**JOB**
Exact copies of all the entries below are expected in the answer.

Segment Start: GIVEN INFORMATION

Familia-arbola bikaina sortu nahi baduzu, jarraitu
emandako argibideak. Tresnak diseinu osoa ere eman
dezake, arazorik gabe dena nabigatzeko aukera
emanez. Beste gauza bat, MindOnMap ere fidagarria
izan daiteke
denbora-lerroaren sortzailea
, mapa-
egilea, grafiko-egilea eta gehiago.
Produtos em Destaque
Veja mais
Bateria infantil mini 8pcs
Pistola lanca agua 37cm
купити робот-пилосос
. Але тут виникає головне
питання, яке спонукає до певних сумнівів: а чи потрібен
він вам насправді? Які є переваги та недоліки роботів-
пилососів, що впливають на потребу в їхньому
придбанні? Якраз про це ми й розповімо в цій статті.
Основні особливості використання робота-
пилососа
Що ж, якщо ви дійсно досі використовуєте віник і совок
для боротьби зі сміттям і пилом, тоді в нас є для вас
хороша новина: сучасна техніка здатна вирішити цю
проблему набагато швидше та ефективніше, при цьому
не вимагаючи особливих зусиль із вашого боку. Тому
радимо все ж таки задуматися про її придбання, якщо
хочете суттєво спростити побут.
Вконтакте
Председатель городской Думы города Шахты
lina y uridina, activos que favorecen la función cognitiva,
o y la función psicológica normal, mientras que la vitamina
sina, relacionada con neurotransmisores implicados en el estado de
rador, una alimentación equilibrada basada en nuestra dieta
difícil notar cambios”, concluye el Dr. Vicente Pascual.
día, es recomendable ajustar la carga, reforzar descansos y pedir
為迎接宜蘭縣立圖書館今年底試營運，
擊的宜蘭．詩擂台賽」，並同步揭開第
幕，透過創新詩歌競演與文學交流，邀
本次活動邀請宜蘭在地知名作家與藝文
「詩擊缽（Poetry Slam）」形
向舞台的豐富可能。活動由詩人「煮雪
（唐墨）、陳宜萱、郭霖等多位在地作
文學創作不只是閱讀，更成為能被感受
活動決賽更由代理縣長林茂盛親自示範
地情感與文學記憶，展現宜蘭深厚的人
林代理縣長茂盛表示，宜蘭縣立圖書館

Segment End: GIVEN INFORMATION

**RESULT BELOW**
Familia-arbola bikaina sortu nahi baduzu, jarraitu
emandako argibideak. Tresnak diseinu osoa ere eman
dezake, arazorik gabe dena nabigatzeko aukera
emanez. Beste gauza bat, MindOnMap ere fidagarria
izan daiteke
denbora-lerroaren sortzailea
, mapa-
egilea, grafiko-egilea eta gehiago.
Produtos em Destaque
Veja mais
Bateria infantil mini 8pcs
Pistola lanca agua 37cm
купити робот-пилосос
. Але тут виникає головне
питання, яке спонукає до певних сумнівів: а чи потрібен
він вам насправді? Які є переваги та недоліки роботів-
пилососів, що впливають на потребу в їхньому
придбанні? Якраз про це ми й розповімо в цій статті.
Основні особливості використання робота-
пилососа
Що ж, якщо ви дійсно досі використовуєте віник і совок
для боротьби зі сміттям і пилом, тоді в нас є для вас
хороша новина: сучасна техніка здатна вирішити цю
проблему набагато швидше та ефективніше, при цьому
не вимагаючи особливих зусиль із вашого боку. Тому
радимо все ж таки задуматися про її придбання, якщо
хочете суттєво спростити побут.
Вконтакте
Председатель городской Думы города Шахты
lina y uridina, activos que favorecen la función cognitiva,
o y la función psicológica normal, mientras que la vitamina
sina, relacionada con neurotransmisores implicados en el estado de
rador, una alimentación equilibrada basada en nuestra dieta
difícil notar cambios”, concluye el Dr. Vicente Pascual.
día, es recomendable ajustar la carga, reforzar descansos y pedir
為迎接宜蘭縣立圖書館今年底試營運，
擊的宜蘭．詩擂台賽」，並同步揭開第
幕，透過創新詩歌競演與文學交流，邀
本次活動邀請宜蘭在地知名作家與藝文
「詩擊缽（Poetry Slam）」形
向舞台的豐富可能。活動由詩人「煮雪
（唐墨）、陳宜萱、郭霖等多位在地作
文學創作不只是閱讀，更成為能被感受
活動決賽更由代理縣長林茂盛親自示範
地情感與文學記憶，展現宜蘭深厚的人
林代理縣長茂盛表示，宜蘭縣立圖書館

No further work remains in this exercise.